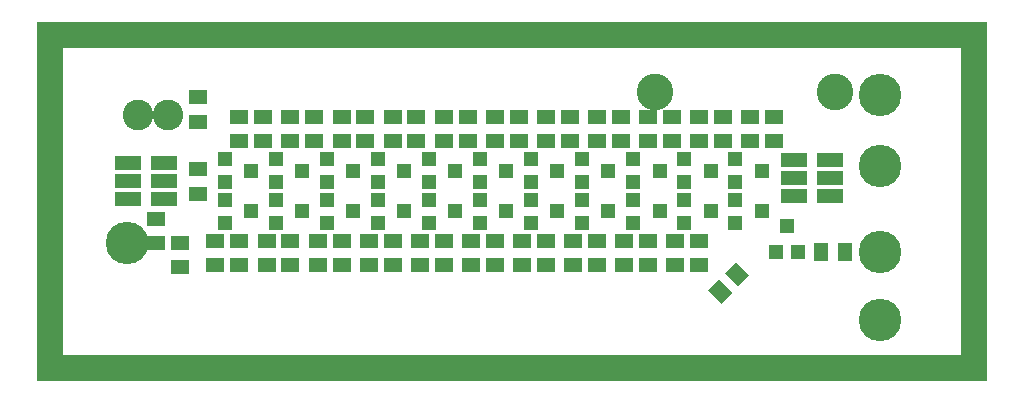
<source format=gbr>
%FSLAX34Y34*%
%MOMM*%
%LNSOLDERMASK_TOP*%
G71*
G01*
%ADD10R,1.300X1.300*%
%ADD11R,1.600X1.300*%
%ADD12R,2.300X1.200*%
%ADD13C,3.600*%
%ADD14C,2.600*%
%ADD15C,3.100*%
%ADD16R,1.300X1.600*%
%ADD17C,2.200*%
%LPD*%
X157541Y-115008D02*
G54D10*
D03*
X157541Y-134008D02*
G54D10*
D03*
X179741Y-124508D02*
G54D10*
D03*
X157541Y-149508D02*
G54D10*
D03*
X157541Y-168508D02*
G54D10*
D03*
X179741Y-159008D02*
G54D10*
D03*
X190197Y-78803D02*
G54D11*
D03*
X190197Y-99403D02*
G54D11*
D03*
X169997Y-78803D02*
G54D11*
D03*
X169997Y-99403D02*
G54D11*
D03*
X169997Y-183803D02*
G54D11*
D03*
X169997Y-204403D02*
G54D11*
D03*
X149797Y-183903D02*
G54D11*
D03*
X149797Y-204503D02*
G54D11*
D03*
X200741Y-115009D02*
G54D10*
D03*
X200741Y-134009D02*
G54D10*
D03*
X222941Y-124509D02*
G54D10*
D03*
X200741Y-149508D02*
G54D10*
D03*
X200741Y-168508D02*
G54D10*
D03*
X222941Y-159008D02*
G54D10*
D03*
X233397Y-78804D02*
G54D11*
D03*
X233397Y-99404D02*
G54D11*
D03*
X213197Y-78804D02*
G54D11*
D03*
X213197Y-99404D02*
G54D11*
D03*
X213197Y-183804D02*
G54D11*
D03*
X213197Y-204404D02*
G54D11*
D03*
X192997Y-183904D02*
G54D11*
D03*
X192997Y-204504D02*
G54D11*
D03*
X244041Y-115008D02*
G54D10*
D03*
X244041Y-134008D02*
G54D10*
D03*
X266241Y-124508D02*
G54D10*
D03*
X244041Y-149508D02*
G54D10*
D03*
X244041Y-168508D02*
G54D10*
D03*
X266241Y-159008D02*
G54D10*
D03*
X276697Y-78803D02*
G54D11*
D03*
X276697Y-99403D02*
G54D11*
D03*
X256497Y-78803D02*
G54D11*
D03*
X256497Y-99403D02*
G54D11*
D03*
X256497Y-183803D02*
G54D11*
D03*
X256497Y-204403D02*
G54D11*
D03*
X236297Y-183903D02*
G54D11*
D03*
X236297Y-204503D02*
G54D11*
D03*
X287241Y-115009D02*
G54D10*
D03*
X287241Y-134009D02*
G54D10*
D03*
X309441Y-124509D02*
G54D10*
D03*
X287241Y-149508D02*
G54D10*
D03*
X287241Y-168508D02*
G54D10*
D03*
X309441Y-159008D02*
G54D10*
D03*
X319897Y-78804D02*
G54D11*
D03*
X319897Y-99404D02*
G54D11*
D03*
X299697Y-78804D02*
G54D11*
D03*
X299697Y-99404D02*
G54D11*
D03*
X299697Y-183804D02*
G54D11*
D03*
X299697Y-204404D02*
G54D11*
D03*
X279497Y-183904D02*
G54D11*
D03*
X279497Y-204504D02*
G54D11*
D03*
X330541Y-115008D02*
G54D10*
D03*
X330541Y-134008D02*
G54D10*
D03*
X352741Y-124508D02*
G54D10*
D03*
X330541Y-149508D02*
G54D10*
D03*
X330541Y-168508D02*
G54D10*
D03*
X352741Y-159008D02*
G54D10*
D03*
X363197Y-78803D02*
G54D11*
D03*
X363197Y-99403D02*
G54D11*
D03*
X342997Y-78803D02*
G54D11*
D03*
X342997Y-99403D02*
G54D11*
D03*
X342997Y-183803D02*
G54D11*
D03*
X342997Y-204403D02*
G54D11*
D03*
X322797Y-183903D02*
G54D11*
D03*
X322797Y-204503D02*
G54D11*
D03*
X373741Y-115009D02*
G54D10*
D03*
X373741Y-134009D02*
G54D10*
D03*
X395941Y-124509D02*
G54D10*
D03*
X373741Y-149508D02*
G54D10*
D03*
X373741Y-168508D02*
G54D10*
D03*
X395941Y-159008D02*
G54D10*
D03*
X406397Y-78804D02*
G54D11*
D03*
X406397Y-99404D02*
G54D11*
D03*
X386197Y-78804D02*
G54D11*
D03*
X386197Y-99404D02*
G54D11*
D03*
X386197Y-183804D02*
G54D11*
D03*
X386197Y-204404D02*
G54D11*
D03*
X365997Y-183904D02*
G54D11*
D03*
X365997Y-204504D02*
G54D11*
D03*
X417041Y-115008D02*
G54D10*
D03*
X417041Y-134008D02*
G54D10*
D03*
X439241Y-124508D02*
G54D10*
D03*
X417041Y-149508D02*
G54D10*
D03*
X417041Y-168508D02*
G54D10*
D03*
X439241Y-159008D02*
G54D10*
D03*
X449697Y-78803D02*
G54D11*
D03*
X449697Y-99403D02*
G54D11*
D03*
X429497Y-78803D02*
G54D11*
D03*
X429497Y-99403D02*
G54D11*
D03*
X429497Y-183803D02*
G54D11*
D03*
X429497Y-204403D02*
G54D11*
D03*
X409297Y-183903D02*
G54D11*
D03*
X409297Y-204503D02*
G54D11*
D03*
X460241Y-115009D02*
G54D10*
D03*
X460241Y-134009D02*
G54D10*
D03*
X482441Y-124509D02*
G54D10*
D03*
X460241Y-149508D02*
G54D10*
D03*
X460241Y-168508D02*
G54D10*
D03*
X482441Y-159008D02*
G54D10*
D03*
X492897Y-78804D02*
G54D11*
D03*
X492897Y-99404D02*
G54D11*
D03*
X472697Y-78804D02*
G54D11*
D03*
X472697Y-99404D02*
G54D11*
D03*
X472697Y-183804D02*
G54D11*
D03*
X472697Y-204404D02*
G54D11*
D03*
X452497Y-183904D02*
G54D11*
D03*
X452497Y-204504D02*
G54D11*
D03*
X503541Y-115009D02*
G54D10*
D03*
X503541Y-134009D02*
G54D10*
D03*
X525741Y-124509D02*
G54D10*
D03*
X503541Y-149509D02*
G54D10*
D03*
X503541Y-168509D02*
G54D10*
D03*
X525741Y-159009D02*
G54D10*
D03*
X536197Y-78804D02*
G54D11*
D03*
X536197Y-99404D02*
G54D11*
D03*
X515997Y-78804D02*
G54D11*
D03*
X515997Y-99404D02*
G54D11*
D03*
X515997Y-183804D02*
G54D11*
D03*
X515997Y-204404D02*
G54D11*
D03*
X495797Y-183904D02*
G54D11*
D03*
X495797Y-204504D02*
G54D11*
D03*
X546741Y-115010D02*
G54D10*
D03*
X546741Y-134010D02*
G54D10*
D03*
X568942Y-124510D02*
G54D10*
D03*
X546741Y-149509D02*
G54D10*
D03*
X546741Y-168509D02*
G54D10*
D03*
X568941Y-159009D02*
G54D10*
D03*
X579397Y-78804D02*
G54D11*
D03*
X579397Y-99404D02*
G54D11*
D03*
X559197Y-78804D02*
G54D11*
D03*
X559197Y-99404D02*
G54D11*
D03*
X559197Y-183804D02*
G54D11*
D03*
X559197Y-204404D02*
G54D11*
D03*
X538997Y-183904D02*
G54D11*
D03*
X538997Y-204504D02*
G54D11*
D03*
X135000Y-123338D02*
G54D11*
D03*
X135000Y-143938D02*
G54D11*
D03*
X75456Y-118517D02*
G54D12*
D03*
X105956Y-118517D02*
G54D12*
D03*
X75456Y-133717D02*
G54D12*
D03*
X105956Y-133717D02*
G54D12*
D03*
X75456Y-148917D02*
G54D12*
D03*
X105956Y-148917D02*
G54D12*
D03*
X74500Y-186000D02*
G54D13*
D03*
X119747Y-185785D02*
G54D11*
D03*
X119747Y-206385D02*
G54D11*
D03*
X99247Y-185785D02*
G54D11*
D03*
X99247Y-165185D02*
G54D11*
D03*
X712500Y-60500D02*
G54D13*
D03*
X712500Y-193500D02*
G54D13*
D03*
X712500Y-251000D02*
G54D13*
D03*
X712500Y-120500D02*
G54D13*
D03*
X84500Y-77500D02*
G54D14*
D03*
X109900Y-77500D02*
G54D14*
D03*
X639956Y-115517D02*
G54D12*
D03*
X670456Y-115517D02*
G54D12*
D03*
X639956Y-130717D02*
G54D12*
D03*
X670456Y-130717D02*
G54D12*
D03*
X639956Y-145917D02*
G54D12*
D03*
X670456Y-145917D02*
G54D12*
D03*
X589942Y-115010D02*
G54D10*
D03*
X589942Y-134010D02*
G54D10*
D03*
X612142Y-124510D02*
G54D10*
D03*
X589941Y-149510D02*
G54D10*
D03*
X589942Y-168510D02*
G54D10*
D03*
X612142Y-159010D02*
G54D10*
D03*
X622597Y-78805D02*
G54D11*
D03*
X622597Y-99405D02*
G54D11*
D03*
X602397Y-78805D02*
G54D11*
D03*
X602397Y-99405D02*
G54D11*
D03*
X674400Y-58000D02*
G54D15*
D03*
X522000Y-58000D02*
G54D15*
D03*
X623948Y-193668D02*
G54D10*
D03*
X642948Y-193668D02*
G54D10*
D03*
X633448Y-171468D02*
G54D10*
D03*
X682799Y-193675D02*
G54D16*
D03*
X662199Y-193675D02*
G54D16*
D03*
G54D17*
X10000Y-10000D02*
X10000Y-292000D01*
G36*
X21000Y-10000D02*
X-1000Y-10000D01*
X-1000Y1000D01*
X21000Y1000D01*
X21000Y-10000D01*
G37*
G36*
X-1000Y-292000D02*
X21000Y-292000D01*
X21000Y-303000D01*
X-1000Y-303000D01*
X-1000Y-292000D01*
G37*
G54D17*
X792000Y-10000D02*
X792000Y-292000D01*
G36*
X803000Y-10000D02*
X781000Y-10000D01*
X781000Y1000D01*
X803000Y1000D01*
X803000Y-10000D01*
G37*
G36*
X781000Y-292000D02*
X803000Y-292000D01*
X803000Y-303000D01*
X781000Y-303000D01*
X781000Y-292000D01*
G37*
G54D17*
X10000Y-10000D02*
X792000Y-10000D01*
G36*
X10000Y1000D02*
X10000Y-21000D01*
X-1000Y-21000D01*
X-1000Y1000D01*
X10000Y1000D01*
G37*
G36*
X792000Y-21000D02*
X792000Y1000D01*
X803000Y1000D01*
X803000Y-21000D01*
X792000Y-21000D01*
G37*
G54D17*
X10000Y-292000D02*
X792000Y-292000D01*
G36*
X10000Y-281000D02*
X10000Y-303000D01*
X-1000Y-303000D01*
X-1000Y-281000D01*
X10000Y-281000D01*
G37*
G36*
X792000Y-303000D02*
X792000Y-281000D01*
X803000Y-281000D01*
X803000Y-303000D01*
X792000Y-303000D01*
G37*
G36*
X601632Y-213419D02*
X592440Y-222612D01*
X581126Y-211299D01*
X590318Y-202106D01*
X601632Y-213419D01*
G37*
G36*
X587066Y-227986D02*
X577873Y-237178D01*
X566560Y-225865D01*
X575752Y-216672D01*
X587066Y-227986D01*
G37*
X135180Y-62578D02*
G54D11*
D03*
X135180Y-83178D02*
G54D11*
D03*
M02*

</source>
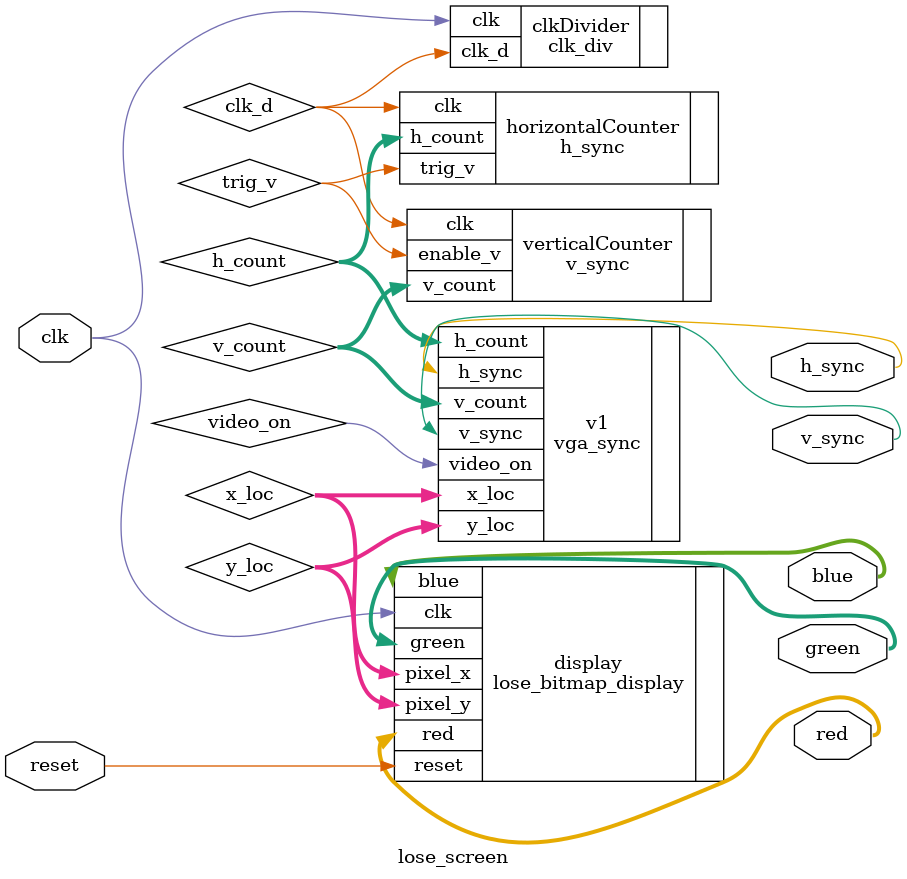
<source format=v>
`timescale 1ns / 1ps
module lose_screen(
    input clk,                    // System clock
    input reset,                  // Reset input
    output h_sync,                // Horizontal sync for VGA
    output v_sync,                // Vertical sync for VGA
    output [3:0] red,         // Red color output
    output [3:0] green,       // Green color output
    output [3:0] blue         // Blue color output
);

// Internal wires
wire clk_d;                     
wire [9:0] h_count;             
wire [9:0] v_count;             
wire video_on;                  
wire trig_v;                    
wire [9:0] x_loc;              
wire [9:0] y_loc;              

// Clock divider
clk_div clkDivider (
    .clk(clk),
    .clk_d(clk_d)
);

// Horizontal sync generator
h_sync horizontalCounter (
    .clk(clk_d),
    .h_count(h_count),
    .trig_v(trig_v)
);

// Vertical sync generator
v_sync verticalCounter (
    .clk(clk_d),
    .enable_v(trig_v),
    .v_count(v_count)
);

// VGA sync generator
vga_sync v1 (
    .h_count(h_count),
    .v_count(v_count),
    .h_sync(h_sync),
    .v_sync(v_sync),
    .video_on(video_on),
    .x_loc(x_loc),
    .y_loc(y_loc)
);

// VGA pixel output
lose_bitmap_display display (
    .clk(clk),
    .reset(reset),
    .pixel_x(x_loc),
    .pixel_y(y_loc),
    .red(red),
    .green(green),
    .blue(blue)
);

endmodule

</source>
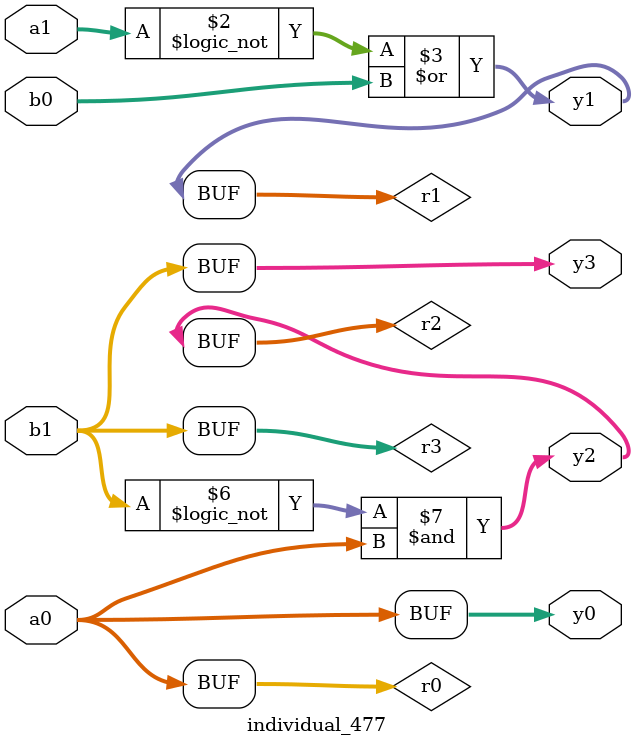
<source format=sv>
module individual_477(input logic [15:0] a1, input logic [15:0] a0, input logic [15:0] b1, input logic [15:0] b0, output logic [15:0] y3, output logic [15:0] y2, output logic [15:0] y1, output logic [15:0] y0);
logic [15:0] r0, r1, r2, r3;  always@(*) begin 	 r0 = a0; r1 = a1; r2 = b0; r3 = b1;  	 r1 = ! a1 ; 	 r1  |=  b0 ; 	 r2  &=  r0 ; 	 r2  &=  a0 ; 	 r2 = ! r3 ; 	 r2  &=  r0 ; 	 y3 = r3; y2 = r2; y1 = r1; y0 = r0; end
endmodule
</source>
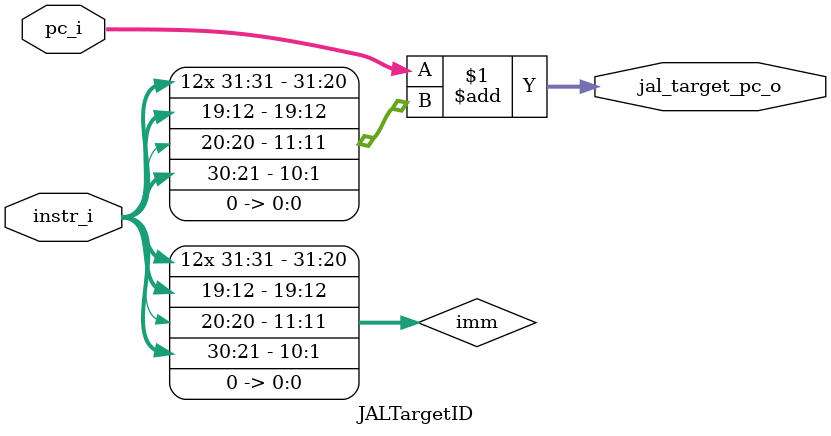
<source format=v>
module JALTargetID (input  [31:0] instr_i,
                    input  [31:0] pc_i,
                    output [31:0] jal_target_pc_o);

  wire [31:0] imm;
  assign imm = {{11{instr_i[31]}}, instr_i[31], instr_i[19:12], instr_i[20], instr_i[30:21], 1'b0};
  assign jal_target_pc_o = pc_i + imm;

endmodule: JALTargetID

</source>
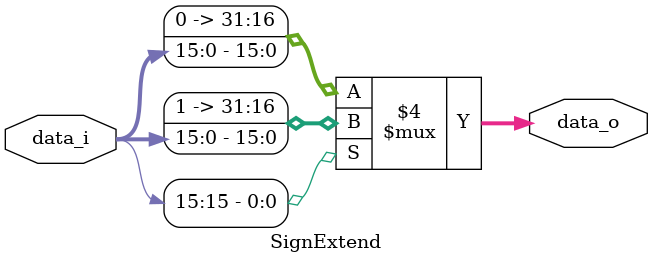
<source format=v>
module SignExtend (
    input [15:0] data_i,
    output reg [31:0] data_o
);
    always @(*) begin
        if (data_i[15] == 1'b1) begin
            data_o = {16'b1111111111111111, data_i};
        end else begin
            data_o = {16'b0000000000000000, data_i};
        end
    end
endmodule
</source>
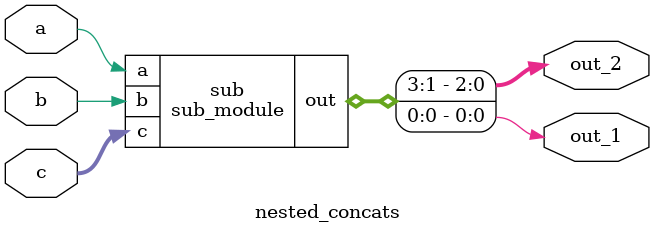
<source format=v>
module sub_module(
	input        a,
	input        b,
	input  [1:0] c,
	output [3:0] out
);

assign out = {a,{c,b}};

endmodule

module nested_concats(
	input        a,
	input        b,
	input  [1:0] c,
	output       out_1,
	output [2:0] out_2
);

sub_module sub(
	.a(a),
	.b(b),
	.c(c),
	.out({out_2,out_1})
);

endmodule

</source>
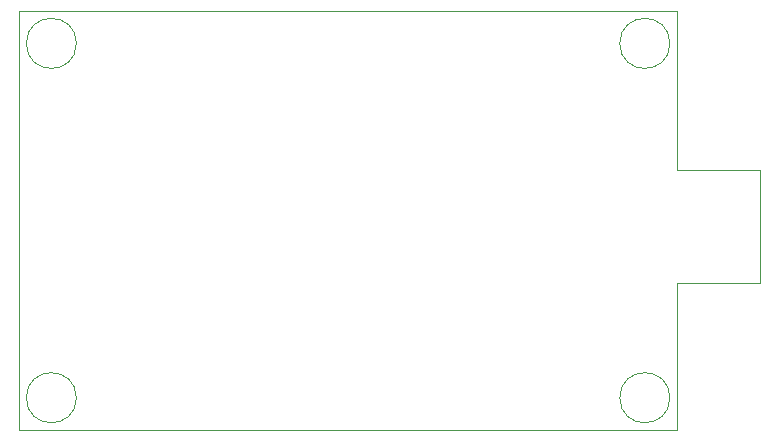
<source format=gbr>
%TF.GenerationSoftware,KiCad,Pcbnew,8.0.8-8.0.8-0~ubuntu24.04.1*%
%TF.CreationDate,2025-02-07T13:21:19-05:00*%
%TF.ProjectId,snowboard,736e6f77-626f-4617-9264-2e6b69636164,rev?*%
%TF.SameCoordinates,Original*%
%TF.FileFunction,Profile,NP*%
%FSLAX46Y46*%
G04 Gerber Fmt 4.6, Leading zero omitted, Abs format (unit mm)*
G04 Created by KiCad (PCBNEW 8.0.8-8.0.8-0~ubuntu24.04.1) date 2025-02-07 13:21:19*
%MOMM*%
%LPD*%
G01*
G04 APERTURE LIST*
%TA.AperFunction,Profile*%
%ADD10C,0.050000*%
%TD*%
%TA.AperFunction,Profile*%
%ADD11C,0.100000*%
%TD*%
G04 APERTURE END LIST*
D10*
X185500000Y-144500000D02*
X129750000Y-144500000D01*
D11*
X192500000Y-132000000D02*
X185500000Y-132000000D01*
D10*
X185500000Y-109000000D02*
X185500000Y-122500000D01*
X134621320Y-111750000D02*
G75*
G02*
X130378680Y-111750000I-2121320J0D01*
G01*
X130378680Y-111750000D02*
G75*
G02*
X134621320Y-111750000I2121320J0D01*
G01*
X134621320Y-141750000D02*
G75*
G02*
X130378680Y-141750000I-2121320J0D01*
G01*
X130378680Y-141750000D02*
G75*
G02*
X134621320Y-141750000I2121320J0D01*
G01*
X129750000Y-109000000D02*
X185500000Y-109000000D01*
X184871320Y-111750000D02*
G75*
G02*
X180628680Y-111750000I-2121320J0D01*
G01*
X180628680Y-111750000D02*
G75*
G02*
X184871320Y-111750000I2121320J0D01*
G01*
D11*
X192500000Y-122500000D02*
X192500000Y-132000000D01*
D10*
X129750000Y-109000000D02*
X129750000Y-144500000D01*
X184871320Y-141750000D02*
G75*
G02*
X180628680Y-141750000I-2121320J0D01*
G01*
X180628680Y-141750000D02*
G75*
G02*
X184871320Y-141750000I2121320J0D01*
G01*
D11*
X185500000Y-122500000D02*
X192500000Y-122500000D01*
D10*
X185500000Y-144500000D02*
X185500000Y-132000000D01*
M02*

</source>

DIRECTIVE
Those lines from the one with "X184871320Y-111750000D02*" through the last line of the material above are to be retyped exactly, with nothing else.

SOLUTION BELOW
X184871320Y-111750000D02*
G75*
G02*
X180628680Y-111750000I-2121320J0D01*
G01*
X180628680Y-111750000D02*
G75*
G02*
X184871320Y-111750000I2121320J0D01*
G01*
D11*
X192500000Y-122500000D02*
X192500000Y-132000000D01*
D10*
X129750000Y-109000000D02*
X129750000Y-144500000D01*
X184871320Y-141750000D02*
G75*
G02*
X180628680Y-141750000I-2121320J0D01*
G01*
X180628680Y-141750000D02*
G75*
G02*
X184871320Y-141750000I2121320J0D01*
G01*
D11*
X185500000Y-122500000D02*
X192500000Y-122500000D01*
D10*
X185500000Y-144500000D02*
X185500000Y-132000000D01*
M02*

</source>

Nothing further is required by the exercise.